Directions — Check every line in the listing below for "имеет". Copy the ones where it occurs.

Records shown —
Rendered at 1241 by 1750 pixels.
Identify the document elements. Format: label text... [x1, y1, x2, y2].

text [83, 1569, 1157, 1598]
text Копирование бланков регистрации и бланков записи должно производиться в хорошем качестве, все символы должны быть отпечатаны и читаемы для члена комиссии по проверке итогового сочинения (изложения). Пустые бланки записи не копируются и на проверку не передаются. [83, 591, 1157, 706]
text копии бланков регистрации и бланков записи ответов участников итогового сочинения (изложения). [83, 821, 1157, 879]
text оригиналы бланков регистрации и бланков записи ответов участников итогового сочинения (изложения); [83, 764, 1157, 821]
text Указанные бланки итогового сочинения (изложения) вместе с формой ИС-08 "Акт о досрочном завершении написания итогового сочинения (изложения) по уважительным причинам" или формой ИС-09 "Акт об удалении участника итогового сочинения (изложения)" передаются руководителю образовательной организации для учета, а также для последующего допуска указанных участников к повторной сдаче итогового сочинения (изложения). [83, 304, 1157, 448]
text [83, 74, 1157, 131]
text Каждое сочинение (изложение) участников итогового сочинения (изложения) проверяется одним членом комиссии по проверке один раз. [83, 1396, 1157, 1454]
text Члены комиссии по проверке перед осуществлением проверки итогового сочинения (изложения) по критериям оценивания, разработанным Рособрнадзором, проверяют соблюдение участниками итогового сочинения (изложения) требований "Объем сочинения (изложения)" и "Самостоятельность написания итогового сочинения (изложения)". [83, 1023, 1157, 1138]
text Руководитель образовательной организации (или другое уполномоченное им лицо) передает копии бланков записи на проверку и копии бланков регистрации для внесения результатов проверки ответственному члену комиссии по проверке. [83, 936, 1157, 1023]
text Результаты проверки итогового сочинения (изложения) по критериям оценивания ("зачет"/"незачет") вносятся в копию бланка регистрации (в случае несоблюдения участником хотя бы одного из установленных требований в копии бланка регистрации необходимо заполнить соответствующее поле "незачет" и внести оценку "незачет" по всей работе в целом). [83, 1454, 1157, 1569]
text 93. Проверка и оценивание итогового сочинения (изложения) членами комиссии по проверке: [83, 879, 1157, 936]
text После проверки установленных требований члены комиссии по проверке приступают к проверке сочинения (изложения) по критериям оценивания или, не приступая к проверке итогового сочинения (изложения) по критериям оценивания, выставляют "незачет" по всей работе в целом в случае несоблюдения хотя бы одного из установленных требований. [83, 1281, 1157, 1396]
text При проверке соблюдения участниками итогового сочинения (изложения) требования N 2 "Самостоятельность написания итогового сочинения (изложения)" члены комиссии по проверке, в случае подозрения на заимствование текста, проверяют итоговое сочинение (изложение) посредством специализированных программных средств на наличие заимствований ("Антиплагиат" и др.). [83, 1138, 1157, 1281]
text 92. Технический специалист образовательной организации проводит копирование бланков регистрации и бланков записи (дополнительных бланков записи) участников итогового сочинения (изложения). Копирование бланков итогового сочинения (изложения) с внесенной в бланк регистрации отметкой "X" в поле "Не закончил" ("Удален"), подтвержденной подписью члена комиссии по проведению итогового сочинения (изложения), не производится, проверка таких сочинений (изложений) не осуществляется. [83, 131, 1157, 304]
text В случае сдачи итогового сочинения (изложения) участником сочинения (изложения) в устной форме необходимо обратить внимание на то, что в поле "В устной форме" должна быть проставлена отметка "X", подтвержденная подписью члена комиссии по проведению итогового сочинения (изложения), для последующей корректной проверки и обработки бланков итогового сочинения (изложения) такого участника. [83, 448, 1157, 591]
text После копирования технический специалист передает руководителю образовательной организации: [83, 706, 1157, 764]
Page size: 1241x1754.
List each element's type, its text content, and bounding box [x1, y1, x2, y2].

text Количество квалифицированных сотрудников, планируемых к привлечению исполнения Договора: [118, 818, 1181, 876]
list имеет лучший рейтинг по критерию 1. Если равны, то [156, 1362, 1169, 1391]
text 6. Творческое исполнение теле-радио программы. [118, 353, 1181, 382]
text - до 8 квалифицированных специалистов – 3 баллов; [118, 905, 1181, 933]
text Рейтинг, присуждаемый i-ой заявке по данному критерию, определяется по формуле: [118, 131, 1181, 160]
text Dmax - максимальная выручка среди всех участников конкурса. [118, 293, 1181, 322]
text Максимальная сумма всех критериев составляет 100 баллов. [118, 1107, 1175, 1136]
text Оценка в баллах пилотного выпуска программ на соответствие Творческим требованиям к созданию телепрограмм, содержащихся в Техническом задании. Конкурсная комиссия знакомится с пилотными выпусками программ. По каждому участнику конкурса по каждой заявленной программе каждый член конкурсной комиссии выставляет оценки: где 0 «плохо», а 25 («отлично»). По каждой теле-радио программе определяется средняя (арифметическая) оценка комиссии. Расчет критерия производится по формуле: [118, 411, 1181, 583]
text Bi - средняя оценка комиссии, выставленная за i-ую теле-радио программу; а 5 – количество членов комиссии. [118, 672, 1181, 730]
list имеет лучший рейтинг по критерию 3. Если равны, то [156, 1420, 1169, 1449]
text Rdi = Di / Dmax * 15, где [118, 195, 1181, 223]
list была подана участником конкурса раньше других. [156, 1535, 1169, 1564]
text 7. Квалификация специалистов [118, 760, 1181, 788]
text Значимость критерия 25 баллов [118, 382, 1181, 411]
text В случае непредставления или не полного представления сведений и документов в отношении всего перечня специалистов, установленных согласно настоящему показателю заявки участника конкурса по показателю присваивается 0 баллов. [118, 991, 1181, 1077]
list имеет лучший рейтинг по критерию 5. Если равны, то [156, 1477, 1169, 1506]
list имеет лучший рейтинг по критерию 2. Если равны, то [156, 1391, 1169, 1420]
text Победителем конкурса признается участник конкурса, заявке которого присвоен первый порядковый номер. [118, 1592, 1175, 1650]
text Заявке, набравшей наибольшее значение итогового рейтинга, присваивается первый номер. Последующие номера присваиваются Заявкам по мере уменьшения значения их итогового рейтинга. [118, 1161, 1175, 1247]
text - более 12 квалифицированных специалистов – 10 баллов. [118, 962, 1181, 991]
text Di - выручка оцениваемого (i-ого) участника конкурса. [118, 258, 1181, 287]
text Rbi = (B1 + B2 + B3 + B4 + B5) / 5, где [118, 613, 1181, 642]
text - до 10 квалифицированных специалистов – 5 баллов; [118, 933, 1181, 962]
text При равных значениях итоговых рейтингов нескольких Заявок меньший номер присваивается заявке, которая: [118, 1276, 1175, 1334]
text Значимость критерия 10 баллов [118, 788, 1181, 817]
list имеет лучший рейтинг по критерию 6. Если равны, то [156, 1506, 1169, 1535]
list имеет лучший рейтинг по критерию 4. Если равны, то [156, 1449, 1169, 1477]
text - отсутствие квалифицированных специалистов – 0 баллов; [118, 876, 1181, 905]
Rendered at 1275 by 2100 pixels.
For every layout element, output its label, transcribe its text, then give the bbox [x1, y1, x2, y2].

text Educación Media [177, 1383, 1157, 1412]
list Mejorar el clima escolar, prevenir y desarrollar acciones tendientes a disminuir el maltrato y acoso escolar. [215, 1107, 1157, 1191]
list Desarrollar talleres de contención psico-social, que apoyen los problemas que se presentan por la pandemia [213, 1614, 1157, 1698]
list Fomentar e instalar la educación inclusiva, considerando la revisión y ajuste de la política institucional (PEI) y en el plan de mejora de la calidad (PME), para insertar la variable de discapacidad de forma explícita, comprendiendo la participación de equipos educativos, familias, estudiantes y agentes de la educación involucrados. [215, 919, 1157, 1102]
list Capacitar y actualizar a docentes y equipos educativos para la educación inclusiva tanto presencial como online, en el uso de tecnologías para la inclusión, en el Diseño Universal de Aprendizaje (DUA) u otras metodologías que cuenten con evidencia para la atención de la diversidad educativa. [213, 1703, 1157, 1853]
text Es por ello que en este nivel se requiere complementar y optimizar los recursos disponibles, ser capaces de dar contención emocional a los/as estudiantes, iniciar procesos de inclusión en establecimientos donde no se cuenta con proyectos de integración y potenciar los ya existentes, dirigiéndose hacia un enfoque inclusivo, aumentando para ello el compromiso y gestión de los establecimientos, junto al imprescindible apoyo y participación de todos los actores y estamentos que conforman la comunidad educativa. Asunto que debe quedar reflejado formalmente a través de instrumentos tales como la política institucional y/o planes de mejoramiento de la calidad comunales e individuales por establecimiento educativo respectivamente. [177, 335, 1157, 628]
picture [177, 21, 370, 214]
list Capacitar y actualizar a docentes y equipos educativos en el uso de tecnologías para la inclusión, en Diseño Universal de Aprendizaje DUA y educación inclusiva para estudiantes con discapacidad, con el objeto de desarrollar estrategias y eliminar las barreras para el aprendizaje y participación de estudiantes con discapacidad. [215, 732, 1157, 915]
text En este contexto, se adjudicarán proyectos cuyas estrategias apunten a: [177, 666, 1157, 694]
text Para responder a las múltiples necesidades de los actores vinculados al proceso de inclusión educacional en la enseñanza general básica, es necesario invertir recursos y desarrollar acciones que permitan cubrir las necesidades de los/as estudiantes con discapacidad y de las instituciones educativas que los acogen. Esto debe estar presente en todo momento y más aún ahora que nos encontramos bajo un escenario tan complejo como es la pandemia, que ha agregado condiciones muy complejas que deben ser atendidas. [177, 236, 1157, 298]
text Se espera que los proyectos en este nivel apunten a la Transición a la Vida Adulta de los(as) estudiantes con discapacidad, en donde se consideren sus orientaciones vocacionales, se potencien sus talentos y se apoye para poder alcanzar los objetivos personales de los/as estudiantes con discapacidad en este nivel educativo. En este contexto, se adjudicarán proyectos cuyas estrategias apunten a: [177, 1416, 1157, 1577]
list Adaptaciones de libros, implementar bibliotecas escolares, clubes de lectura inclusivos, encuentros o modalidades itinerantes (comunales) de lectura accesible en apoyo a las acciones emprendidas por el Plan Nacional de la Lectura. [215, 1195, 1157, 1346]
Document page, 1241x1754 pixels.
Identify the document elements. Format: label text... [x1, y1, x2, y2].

Finished task —
list имеет лучший рейтинг по критерию 1. Если равны, то [156, 1362, 1169, 1391]
list имеет лучший рейтинг по критерию 3. Если равны, то [156, 1420, 1169, 1449]
list имеет лучший рейтинг по критерию 5. Если равны, то [156, 1477, 1169, 1506]
list имеет лучший рейтинг по критерию 2. Если равны, то [156, 1391, 1169, 1420]
list имеет лучший рейтинг по критерию 6. Если равны, то [156, 1506, 1169, 1535]
list имеет лучший рейтинг по критерию 4. Если равны, то [156, 1449, 1169, 1477]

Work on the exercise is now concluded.